WHAT THE EXERCISE ASKS ▸
Copy out each line of the data that contains "source".

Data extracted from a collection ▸

*** Begin section ***

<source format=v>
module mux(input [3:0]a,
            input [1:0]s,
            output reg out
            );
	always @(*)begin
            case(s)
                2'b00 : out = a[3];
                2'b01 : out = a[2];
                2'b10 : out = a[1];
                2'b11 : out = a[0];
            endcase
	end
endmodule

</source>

*** End section ***
*** Begin section ***

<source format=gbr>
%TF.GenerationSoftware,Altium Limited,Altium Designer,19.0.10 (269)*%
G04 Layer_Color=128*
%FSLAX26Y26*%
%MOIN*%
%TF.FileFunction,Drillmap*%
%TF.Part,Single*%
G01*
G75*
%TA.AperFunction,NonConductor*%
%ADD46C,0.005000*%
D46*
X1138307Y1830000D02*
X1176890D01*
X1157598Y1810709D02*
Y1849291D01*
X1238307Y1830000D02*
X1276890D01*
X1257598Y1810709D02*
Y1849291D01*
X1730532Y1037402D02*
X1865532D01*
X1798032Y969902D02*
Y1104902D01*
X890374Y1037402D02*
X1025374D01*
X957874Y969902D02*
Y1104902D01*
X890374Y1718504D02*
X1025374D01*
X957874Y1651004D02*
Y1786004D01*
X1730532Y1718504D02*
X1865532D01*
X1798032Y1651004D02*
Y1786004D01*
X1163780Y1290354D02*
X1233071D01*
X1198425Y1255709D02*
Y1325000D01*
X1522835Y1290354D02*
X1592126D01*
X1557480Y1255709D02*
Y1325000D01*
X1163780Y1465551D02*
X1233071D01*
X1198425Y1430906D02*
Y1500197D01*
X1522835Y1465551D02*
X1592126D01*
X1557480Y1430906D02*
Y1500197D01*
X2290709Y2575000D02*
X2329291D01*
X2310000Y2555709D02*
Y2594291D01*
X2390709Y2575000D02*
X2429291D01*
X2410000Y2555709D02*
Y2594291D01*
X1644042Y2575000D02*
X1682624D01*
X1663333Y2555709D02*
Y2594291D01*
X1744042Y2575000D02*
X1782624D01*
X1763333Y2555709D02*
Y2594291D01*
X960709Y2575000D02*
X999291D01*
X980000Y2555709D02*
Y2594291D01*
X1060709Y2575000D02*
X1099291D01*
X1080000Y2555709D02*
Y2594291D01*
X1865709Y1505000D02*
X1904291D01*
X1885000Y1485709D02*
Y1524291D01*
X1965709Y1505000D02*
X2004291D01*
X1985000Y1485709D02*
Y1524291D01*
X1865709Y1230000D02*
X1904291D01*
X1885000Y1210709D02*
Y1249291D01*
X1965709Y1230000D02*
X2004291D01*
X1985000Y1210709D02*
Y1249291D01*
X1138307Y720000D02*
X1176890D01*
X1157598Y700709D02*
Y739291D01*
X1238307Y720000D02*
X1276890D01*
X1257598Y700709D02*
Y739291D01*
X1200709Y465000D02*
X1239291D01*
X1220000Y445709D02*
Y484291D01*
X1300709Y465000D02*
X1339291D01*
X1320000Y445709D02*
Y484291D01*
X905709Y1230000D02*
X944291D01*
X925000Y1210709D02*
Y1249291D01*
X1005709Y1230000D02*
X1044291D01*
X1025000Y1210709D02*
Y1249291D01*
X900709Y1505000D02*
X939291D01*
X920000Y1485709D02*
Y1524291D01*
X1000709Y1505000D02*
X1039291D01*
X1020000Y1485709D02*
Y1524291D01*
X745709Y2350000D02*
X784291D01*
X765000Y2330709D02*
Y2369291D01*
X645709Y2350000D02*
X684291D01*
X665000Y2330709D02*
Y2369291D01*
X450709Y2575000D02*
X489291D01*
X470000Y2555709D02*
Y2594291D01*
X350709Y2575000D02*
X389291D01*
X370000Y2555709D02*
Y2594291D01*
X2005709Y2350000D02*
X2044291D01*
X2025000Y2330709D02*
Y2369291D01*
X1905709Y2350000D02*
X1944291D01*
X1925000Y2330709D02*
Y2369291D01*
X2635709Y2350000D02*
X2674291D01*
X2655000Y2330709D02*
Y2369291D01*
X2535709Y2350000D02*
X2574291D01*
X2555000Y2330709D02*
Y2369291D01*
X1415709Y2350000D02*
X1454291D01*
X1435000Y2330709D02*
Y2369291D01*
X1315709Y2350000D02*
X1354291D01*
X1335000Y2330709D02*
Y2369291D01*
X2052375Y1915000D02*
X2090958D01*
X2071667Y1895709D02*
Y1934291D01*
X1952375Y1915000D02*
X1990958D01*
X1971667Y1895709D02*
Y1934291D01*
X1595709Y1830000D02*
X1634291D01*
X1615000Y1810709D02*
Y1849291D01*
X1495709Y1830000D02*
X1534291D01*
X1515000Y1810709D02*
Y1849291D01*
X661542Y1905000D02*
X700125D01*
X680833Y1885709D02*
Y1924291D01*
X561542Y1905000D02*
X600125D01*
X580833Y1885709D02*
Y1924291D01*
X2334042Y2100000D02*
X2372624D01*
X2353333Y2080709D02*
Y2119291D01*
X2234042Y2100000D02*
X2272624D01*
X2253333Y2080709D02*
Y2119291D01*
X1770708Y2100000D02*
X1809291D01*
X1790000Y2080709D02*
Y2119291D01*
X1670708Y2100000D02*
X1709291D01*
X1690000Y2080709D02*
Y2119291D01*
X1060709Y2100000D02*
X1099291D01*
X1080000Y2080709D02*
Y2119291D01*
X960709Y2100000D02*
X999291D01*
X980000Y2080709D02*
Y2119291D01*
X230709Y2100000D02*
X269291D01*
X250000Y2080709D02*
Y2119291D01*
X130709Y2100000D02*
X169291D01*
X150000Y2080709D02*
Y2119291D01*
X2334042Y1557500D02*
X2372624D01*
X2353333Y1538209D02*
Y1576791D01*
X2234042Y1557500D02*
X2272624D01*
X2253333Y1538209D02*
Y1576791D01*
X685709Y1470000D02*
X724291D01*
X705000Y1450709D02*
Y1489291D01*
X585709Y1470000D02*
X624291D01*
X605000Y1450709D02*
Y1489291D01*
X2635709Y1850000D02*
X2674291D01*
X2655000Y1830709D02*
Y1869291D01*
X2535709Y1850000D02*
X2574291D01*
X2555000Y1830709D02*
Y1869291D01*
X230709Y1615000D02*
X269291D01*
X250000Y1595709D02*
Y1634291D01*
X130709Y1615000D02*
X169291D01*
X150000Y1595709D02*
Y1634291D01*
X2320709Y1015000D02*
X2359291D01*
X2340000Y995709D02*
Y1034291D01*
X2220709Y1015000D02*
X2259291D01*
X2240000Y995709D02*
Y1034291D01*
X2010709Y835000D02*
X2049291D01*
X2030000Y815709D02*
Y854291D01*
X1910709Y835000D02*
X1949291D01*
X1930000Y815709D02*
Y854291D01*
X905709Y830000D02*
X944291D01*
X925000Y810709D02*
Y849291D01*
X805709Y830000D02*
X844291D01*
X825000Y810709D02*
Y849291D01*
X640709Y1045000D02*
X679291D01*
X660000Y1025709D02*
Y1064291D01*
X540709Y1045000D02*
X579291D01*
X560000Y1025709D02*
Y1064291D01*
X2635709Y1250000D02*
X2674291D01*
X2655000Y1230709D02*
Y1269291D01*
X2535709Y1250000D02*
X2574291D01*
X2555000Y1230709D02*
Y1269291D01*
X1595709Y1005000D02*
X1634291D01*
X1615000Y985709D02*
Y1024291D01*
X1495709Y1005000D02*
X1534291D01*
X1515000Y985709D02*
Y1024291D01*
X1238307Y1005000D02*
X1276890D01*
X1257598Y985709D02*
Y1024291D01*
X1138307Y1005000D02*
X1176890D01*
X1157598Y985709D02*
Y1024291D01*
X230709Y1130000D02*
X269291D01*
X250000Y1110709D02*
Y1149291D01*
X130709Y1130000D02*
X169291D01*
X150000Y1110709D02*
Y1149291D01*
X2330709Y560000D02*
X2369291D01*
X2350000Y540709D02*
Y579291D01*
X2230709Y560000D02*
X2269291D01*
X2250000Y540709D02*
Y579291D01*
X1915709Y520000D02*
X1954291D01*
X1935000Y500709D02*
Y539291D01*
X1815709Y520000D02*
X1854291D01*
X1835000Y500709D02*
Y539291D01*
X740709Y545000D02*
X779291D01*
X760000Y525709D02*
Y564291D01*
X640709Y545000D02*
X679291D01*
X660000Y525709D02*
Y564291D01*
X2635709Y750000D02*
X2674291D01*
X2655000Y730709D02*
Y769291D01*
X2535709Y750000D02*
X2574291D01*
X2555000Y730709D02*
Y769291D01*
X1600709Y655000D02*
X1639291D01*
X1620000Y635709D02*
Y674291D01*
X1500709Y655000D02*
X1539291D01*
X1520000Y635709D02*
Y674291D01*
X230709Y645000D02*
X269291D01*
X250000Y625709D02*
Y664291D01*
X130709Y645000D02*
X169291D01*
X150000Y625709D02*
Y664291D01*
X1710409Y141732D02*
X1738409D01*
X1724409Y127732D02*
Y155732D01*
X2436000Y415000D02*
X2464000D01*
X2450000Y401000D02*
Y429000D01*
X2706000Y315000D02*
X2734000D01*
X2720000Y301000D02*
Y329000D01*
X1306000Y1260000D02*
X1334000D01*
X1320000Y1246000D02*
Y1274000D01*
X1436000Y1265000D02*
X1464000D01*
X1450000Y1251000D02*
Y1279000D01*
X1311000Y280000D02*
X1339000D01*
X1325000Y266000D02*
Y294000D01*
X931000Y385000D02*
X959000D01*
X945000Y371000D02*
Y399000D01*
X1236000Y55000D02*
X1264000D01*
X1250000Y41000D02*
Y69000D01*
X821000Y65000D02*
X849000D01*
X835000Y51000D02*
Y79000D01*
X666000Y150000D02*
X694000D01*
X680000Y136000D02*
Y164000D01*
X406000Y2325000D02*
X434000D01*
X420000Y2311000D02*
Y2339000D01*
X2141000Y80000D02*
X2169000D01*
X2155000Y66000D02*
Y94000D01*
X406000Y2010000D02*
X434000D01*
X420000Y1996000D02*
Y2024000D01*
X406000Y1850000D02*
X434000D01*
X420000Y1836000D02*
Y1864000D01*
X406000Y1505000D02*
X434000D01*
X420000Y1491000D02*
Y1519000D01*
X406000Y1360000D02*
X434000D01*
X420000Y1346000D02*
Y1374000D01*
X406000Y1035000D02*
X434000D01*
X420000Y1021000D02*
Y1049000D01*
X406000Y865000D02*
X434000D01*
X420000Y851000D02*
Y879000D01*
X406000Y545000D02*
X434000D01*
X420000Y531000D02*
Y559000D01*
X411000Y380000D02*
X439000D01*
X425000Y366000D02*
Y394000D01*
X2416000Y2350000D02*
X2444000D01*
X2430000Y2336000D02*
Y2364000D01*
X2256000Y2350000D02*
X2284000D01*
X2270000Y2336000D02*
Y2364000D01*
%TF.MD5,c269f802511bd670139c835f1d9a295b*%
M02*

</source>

*** End section ***

SOLUTION TO THIS PROBLEM ▸
<source format=v>
</source>
<source format=gbr>
</source>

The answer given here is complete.